В один прекрасный день родители были поставлены перед фактом: или немедленно венчать Шурочку с Коллонтаем, или спустя девять месяцев сделаться бабушкой и дедушкой незаконнорожденного младенчика.

Из двух зол выбрали то, которое казалось наименьшим.

— Может быть, и впрямь остепенится? — совещались родители. — А то она у нас будто проклятая какая‑то…

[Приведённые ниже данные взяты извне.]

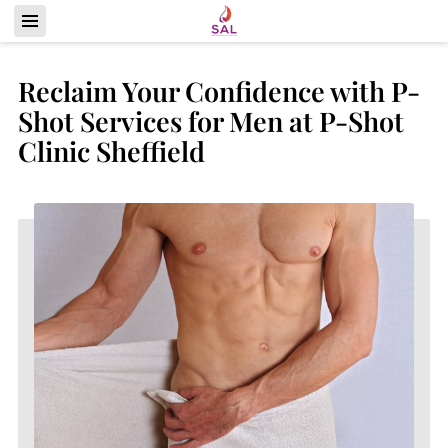
Reclaim Your Confidence with P-
Shot Services for Men at P-Shot
Clinic Sheffield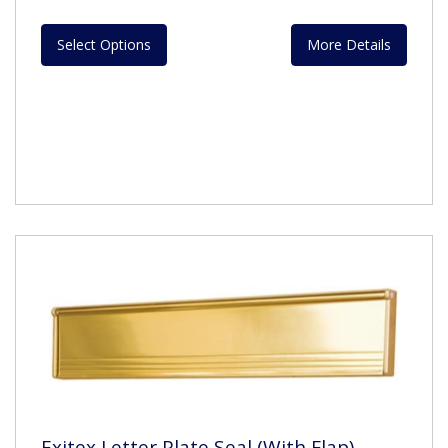
Select Options
More Details
Exitex Letter Plate Seal (With Flap)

Страшное слово употреблялось не просто так. Можно себе представить, как проклинала ее семья Вани Драгомирова. Быть может, незаслуженно, быть может, следовало упрекать себя, что воспитали юношу (генеральского сына, будущего военного!) таким слабым, таким нежным, что он в прах рассыпался при первом столкновении с людским (да разве это люди — взбалмошная‑то барышня?!) жестокосердием. А впрочем, нежная душа Ванечки была тут, пожалуй, ни при чем. Виктор Острогорский, учитель Шурочки, человек, чье имя вошло во все дореволюционные энциклопедии, мужчина вполне взрослый и состоявшийся, старше ее на двадцать лет, в день ее свадьбы прислал ей прощальное письмо… Нет, это было не благословение учителем ученицы — это было признание в мучительной страсти, которая сводит его в могилу. Он попытался отравиться угарным газом, но был спасен случайным человеком и навсегда остался калекой. Наверное, он тоже проклинал свою погубительницу, хотя… Ну, какой смысл упрекать бурю за то, что она ломает деревья? Она такая, какая есть, она создана Творцом для того, чтобы ломать деревья, обреченные на это все тем же Творцом. Неистовая и обворожительная Шурочка была создана для того, чтобы разбивать мужские сердца. И в том не было ее вины — была беда сердец, обреченных разбиваться.

Вряд ли, конечно, эти проклятия повлияли на то, что счастливой в браке Шурочка ощущала себя очень недолго. Да хоть бы весь мир осыпал ее благословениями, конец все равно был бы один! Как только плод перестал быть запретным, он мгновенно перестал быть желанным. Как только связь (ах, Боже ты мой, еще недавно от одной только мысли, что она состоит в противозаконной, внебрачной связи, у нее блаженно кружилась голова!) сделалась законной, а тайная страсть перешла в разряд исполнения супружеских обязанностей, Шурочка мгновенно охладела к объятиям мужа. Причем до такой степени, что даже по уши влюбленный Владимир стал называть юную женушку рыбой. Однако он ошибался. У нее был вовсе не холодный темперамент. Просто она еще не встретила своего мужчину, это раз; сам Владимир, видимо, не отличался талантом разбудить в женщине женщину, это два; а в‑третьих, испытывать наслаждение в мужских объятиях Шурочка могла, только если приходилось сдерживать запаленное дыхание, усмирять страстные крики, стеречься, чтобы не скрипела кровать… словом, если было нельзя. А если льзя, это ей даром не нужно. К тому же она и так была уже беременна, зачем снова стараться? Она родила сына, которого назвали Михаилом, в честь генерала Домонтовича, и, полной ложкой хлебая радости материнства и замужества, очень быстро почувствовала, что эта диетическая, пресная, прохладная пища ей тошнехонька.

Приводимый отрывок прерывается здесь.